◆ Selection ◆
“Semitas” to soothe the soul

Translated  by Marvin Najarro

“Grandma, speaking about ‘Comapa,’ do you know how  ‘semitas’ are made?” I asked my grandmother, after 17 years in the diaspora, of which even I was surprised. “How is it that, Negra?” I said to myself, “that you haven’t asked your grandmother the recipe for ‘semitas’ before.” My grandmother began to dictate the ingredients to me, for “semitas,” “pan de arroz,” “quesadillas” and “salporas.” I pulled out a sheet of paper and wrote them down. 

“Figure out the sugar,” she told me, “add it depending on what your taste tells you. Depending on the amount of flour add the eggs, margarine, cinnamon water, and milk. Some people use this and that, but I like it this way. You can make them according to your personal taste.”   

It was also my grandmother who taught me how to “tortear” or to make tortillas, and to understand the “fogón” signals, because fire alerts you. For example, when a visitor is coming, the fire becomes agitated and then we see those flare-ups, that’s how in one occasion she knew that I was coming to visit her, when I emerged between the “piedrona” and the “plumajillo”, I found her “torteando” in the kitchen, and my grandfather standing, leaning against the door. The sound of her hands patting into shape the tortillas was herd all the way to “doña Adelona’s” store. “Ungrateful,” she said, when she sow me crossing the stone pathway. “The whole morning the fire kept telling me that you were coming.” My presence didn’t surprise her.  

Back in those days, in order to let somebody know that you were coming for a visit, you had to phone the only lady who had a telephone in the village, wait for an hour and then call again to see if they had found her and could answer the call. It was in the same way in Peronia, in my childhood. When I had the interview for my first job as a Physical Education teacher, I also gave the phone number of a neighbor, they called me at that number to tell me that I have been hired, they left me a message telling me that they would call again at a specified hour because they needed to talk to me. Today, today is different, which like everything else, is one thing for another … 

But when my grandmother was young, there were no buses and they had to travel on horseback, and on foot, no matter what they could transport, hence those large peasant pilgrimages on the trails at the edge of the ravines, with their loads of corn, beans, and firewood, to reach the towns, and sell or exchange them for food or other essential goods. The famous “trueque” or barter.

◆ Records supplied ◆
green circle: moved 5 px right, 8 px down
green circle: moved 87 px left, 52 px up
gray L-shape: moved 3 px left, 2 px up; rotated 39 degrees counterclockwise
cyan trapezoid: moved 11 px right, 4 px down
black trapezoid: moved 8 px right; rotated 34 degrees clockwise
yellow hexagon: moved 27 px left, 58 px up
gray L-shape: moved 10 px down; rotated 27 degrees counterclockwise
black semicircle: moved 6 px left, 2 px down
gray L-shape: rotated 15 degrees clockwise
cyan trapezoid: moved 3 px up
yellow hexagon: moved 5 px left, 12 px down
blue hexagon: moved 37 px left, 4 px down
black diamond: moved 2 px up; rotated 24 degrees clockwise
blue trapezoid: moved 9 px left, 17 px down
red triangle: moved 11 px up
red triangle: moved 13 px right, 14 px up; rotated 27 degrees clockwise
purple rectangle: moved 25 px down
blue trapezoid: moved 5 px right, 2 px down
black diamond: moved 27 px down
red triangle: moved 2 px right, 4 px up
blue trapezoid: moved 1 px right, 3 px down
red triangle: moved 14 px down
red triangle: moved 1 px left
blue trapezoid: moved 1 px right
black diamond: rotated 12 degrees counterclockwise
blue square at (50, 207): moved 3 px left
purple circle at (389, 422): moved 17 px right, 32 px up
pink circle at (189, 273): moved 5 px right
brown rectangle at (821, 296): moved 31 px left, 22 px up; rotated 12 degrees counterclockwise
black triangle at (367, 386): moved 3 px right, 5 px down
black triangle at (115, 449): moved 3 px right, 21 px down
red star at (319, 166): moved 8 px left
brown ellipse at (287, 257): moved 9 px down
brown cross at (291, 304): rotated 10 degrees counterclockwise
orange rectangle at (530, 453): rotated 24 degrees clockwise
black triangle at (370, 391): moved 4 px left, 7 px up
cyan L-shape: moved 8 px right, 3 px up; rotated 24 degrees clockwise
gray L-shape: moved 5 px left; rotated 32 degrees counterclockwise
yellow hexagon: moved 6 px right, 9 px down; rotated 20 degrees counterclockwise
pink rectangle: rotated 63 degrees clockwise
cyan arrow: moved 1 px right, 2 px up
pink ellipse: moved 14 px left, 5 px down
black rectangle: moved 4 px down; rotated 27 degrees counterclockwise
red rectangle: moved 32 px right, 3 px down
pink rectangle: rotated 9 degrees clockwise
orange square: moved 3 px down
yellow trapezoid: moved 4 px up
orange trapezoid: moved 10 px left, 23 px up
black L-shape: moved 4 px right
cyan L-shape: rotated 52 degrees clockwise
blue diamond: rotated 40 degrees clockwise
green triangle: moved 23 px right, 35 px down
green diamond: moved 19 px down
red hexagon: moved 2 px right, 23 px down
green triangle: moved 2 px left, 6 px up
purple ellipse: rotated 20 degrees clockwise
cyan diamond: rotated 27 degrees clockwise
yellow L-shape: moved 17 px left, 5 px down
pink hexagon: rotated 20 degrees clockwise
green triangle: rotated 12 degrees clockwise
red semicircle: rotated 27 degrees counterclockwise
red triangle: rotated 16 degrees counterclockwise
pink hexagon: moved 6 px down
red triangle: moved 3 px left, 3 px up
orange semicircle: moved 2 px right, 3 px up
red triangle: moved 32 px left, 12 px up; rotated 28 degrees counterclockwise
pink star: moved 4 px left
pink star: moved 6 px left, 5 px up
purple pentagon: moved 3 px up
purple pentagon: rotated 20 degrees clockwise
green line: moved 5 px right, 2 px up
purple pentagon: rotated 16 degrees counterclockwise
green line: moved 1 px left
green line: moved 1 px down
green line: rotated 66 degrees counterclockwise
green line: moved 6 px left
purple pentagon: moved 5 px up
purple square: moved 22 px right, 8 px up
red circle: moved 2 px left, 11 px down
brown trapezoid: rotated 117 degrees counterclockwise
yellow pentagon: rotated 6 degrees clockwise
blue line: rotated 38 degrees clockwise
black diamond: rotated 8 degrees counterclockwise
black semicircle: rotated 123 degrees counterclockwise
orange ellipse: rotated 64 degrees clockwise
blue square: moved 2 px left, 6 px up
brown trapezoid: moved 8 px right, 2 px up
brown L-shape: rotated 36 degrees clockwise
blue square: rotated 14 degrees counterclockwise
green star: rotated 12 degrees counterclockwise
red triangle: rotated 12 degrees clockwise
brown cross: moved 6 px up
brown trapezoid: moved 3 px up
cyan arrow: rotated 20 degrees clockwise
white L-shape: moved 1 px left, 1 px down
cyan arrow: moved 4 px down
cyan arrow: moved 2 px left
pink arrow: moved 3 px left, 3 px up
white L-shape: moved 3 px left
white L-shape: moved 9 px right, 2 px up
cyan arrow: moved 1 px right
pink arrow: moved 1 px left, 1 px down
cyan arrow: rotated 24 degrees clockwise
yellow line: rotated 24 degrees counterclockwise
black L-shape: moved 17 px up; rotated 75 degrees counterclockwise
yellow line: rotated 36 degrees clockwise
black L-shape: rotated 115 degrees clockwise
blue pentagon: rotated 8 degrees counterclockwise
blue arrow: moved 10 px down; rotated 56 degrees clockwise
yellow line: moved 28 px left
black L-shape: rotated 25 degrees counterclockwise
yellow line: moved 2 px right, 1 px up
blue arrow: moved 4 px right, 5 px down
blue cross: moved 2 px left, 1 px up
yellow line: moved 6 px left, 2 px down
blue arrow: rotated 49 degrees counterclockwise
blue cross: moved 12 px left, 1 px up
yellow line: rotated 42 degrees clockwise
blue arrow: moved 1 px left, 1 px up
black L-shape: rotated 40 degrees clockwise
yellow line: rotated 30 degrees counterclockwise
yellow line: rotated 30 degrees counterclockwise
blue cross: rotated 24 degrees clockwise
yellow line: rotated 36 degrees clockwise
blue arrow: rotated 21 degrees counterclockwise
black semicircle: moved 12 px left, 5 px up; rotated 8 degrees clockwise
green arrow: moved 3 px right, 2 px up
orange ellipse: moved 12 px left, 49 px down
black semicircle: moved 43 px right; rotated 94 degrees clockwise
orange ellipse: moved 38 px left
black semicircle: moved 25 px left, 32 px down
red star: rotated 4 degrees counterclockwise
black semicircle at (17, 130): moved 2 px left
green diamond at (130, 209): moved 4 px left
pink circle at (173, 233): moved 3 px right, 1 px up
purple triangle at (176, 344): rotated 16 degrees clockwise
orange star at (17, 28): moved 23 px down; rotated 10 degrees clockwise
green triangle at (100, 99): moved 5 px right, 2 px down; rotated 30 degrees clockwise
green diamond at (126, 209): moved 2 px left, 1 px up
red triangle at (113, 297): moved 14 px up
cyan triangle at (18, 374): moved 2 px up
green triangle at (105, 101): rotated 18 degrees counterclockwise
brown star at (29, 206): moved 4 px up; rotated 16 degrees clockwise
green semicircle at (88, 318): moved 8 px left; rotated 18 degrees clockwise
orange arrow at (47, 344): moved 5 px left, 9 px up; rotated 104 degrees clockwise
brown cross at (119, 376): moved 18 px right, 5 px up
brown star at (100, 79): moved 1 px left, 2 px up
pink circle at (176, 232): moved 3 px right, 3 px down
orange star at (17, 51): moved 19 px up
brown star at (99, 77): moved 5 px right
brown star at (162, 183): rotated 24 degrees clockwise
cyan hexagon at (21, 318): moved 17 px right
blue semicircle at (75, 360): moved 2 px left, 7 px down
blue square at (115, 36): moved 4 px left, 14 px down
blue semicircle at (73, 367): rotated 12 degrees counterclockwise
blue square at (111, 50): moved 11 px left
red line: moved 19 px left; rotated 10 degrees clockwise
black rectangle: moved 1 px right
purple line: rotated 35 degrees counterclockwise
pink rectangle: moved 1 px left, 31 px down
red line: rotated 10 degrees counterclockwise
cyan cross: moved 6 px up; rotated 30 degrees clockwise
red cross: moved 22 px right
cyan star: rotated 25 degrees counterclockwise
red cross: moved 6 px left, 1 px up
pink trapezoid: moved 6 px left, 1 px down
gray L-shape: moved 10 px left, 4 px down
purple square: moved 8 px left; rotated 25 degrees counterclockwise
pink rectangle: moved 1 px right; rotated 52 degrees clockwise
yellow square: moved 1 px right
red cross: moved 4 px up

◆ What you need to do ◆
**A)** Starting at the first line of the entries and stopping after the line that has "brown cross at (291, 304): rotated", replace "L-shape" with "corner piece" and leave everything else in those lines unchanged.
**B)** Carry on the essay about the grandmother's "semitas" from its final sentence.

◆ Answers in order ◆
**A)**
green circle: moved 5 px right, 8 px down
green circle: moved 87 px left, 52 px up
gray corner piece: moved 3 px left, 2 px up; rotated 39 degrees counterclockwise
cyan trapezoid: moved 11 px right, 4 px down
black trapezoid: moved 8 px right; rotated 34 degrees clockwise
yellow hexagon: moved 27 px left, 58 px up
gray corner piece: moved 10 px down; rotated 27 degrees counterclockwise
black semicircle: moved 6 px left, 2 px down
gray corner piece: rotated 15 degrees clockwise
cyan trapezoid: moved 3 px up
yellow hexagon: moved 5 px left, 12 px down
blue hexagon: moved 37 px left, 4 px down
black diamond: moved 2 px up; rotated 24 degrees clockwise
blue trapezoid: moved 9 px left, 17 px down
red triangle: moved 11 px up
red triangle: moved 13 px right, 14 px up; rotated 27 degrees clockwise
purple rectangle: moved 25 px down
blue trapezoid: moved 5 px right, 2 px down
black diamond: moved 27 px down
red triangle: moved 2 px right, 4 px up
blue trapezoid: moved 1 px right, 3 px down
red triangle: moved 14 px down
red triangle: moved 1 px left
blue trapezoid: moved 1 px right
black diamond: rotated 12 degrees counterclockwise
blue square at (50, 207): moved 3 px left
purple circle at (389, 422): moved 17 px right, 32 px up
pink circle at (189, 273): moved 5 px right
brown rectangle at (821, 296): moved 31 px left, 22 px up; rotated 12 degrees counterclockwise
black triangle at (367, 386): moved 3 px right, 5 px down
black triangle at (115, 449): moved 3 px right, 21 px down
red star at (319, 166): moved 8 px left
brown ellipse at (287, 257): moved 9 px down
brown cross at (291, 304): rotated 10 degrees counterclockwise

**B)**
The conversations with my grandmother revolve around her village, from the time she was young, because I have the need to nurture the memory of the umbilical cord, the root, but also to know her as a woman, regardless of her being my grandmother. I love listening to her narrate the life in the old days, for example, during Ubico’s time people could not kill their own cows and had to ask permission from the government, therefore people had to go to the thicket and spent three days there, killing the bovine, and putting the meat to dry, which they left hidden among the rocks so that the animals would not eat it, and little by little they would take the beef to the villages, because if the authorities became aware, they  would go to jail . 

And then, that during the military dictatorship, the guerrillas and soldiers both came by asking for food, except that the guerrillas knocked on the door and asked for a favor, while the soldiers knocked down the doors and took everything, even the feathers of the chickens. And they would leave the villagers without their sacks of corn, and beans, which helped them to survive the months when there was no harvest. And the “cochitos” too were part of the loot, and that depending on the urgency, the soldiers made the women cook for them right there. And perhaps, my grandmother recounts, those “cochitos” or young pigs, were the only savings a family could have, they fattened it all year round to sell it for Christmas, so they could buy shoes, fabric to make clothes, but the soldiers left them empty handed. And that happened in the East were the armed conflict was not as hard as in the West 

I knew my grandmother’s childhood friends, how they helped one another, like when some of them couldn’t go to the mill to grind the corn to make the tortillas, the others passed by and took the pails on their waists and on their heads, and returned after a while with the “masa” or corn dough. Without saying anything, a communication of the soul, which only exists in the villages, in the older generations. And they did the same with the water jars. I have never seen such an act of authentic solidarity. 

When my grandmother was a child, the “río Paz” was a flowing river, today is a pitiful trickle of water in a desert of rocks. Like the creek. The oaks were abundant, the forests impressive. And people could leave the doors wide open that nothing happened. The “cuatreros” or cattle thieves began to appear when she was and adolescent, they stole cattle from the rich people. Today the criminal gangs steal everything they can get their hands on. The village is no longer what it used to be. Neither does the world. 

From her stories, I learned about the rennet of the cow to make cheese, and that in our time were the curd tablets; and how they made olive soap for bathing. When I hear my grandmother speak, I get into the characters of Juan Rulfo, just as the elders in “Comapa” speak so do the characters of Rulfo, but it even seems that it is the same town, that is why Rulfo’s texts amaze me, because I return again and again to my native “Comapa,” to talk with my grandfather, the two of us sitting on the “piedrona” amid the coffee trees and the “izotales.”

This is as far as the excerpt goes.